In the age of Instagram, everything is a photo-op and gilding one’s feed with art is a surefire way to elevate one’s Instagram from provincial to cultured. But taking photos at museums, Instagramming one’s cultural experiences away — and destroying art in the process — can be disruptive and annoying to both the museums shouldering the costs of damaged goods and fellow museum-goers walking in the rubble of art that once was. The classic solution cannot be simply putting down our phones. Rather than eschewing technology, museums need to embrace it, expect it and plan for it.
In a Ted Talk titled “Art in the Age of Instagram,” JiaJia Fei, a digital strategist for the art world and the director of digital at the Jewish Museum in New York, speaks to the notion of art in the Instagram age. In the Guggenheim’s 2013 James Turrell exhibition, photography was strictly prohibited. Turrelll described his work as “nonvicarious;” any photography would interfere with the experience, Fei said.
Despite the prohibition of photography, 5,000 photos on Instagram were posted with “#Turrel.” The result of the Instagram deluge was far from damaging. An estimated 420,000 visitors came to the Guggenheim’s exhibition, and it became the most photographed exhibition in the Guggenheim’s history.
Prohibition of photography in the age of Instagram and the smartphone is a laughable stipulation. Small smartphones allow people to take photos discretely, and efforts to boost Insta-cred tempt individuals to evade even the most simplistic of guidelines and stipulations. Surely people do not need a selfie with James Turrel’s work in the background (or, the more ubiquitous “LACMA lights” — “Urban Light” by Chris Burden — for Los Angeles museum goers), but the attraction to do so remains strong because in snapping a photo, people become a part of the participatory art phenomenon that forms a secret club that leaves others out, like say, somehow managing to get on-campus housing at Pepperdine or flaunting a SunLife bowl in class.
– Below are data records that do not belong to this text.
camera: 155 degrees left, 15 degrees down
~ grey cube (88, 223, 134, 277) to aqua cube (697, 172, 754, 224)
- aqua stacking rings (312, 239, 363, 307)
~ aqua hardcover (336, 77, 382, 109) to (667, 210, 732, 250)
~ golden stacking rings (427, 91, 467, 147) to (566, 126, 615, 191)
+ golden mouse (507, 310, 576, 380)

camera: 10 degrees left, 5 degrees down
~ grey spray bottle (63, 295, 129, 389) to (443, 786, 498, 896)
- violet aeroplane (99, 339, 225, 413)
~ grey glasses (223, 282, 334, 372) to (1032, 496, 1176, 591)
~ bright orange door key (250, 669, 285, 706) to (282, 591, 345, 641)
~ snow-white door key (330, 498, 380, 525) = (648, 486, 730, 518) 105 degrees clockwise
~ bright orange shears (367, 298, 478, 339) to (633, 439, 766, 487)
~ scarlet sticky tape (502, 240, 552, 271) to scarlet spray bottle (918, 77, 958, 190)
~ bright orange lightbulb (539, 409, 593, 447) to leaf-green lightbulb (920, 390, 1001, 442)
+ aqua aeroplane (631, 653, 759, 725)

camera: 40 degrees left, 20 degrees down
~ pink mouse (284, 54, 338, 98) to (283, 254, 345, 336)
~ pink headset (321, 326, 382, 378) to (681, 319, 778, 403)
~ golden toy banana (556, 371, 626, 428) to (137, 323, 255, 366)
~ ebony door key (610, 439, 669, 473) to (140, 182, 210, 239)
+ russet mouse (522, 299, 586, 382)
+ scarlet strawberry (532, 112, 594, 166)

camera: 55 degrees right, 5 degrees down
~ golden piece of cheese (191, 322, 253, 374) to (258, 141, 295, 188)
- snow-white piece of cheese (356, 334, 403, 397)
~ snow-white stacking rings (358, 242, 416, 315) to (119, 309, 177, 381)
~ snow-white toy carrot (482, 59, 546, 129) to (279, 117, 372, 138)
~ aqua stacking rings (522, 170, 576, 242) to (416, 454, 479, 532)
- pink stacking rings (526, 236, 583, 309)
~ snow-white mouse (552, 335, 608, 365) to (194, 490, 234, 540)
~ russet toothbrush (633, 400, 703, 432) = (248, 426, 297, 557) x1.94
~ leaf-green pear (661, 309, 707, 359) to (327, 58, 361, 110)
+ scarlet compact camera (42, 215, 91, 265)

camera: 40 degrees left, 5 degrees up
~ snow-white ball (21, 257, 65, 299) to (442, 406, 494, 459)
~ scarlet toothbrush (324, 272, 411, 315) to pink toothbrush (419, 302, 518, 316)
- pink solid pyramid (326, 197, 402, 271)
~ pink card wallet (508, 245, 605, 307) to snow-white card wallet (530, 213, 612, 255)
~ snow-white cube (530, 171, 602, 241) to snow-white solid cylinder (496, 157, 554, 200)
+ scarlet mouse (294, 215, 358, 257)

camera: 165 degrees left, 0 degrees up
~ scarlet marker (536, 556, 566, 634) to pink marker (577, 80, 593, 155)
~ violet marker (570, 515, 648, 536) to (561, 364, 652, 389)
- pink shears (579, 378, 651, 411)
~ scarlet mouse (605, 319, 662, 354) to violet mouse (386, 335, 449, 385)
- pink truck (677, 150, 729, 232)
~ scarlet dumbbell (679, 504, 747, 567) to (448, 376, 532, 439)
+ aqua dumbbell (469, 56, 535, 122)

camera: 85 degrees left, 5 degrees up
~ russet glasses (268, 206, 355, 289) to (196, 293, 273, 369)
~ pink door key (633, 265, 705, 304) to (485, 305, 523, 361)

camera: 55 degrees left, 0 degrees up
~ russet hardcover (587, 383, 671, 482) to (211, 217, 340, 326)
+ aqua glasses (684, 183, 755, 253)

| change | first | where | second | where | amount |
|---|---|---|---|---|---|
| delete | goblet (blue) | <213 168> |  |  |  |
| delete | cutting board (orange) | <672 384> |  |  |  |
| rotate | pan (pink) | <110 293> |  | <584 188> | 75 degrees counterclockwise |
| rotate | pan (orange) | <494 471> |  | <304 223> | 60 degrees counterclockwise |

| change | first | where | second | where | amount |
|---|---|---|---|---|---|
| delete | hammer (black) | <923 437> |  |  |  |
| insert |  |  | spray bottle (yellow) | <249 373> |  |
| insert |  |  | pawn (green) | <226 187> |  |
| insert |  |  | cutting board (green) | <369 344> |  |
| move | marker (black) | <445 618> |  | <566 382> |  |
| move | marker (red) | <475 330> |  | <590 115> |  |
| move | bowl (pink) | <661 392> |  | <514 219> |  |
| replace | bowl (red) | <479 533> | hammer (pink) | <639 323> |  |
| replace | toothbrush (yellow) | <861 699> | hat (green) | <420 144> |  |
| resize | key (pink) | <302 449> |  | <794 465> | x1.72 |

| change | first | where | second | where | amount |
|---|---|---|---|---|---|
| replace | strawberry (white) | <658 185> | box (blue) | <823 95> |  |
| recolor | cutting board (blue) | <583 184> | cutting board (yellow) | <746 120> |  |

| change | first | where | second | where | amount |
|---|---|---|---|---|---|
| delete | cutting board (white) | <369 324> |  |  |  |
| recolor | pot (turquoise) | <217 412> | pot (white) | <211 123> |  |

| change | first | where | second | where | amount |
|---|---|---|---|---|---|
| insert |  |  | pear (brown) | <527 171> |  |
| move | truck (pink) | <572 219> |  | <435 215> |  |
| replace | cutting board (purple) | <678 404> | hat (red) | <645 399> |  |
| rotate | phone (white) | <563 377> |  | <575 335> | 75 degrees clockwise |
While Instagram, smartphones, and photography can certainly have damaging effects on art and its users — the internet is certainly a useful resource for cataloging death or damage by selfie — technology cannot be criminalized for the actions of a few rogue selfie-takers.
Writer Sarah Boxer waffles over the idea of whether the art of acclaimed Japanese artist Yayoi Kusama is merely a participatory art experience or an opportunity for a selfie in her article, “An artist for the Instagram age,” published in The Atlantic in the July/August 2017 issue. The answer to this question may not be clearly defined. The crux of the participatory art experience, like Yayoi Kusama’s infinity rooms or the LACMA “Rain Room” is that they beg us to take photos. Case in point: a pumpkin in Yayoi Kusama’s exhibition was damaged after a selfie-taking visitor tripped over it. A “smashing pumpkin” of the sadder, non-indie musical act variety, if you will. These exhibits can be exclusive, short-lived and perhaps in the age of the selfie, a smartphone is the new way to experience a medium that was once immortalized in visitor’s sketchbooks.
Yes, there are people who destroy art, unintentional iconoclasts whose selfies have caused thousands — or in some cases, millions of dollars in damage, but there are also people who have done major damage in museums without a smartphone in hand. Of the more amusing museum-wrecking anecdotes was a boy in Taiwan who tripped and caught his balance by punching a hole in a $1.5 million painting. Perhaps a smartphone might have cushioned his landing.
Smartphones are an easy culprit for what’s ruining the country’s youth and what’s damaging the world’s museums. If museums expect the selfie and plan for it by placing more barriers around pieces they will perhaps evade some wreckage and protect the art from most things, including clumsy 12-year-old boys.